TO DO: Below this sentence is a listing; return exactly its lines from the one with "TABLE 3 | Genes" to the one with "Figure 14. Positioning", both kept, and nothing more.

EXERCISE INPUT:
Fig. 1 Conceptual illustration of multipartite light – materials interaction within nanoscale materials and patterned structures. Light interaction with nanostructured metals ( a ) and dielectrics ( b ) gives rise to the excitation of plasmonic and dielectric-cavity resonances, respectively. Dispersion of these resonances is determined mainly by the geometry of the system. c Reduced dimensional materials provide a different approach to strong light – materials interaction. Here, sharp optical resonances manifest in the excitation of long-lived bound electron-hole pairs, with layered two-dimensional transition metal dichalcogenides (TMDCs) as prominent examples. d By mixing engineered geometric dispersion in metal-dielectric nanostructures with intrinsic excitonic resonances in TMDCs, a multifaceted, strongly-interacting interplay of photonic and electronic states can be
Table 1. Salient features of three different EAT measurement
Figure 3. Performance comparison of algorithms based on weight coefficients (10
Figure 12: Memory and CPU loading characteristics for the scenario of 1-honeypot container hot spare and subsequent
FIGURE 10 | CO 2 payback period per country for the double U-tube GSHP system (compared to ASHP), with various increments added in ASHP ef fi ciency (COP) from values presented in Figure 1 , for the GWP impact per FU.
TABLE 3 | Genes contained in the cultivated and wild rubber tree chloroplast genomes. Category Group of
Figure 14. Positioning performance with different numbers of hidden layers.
...
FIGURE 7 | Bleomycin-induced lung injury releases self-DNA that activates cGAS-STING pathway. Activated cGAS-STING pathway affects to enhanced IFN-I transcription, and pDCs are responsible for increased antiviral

ANSWER SPACE:
TABLE 3 | Genes contained in the cultivated and wild rubber tree chloroplast genomes. Category Group of
Figure 14. Positioning performance with different numbers of hidden layers.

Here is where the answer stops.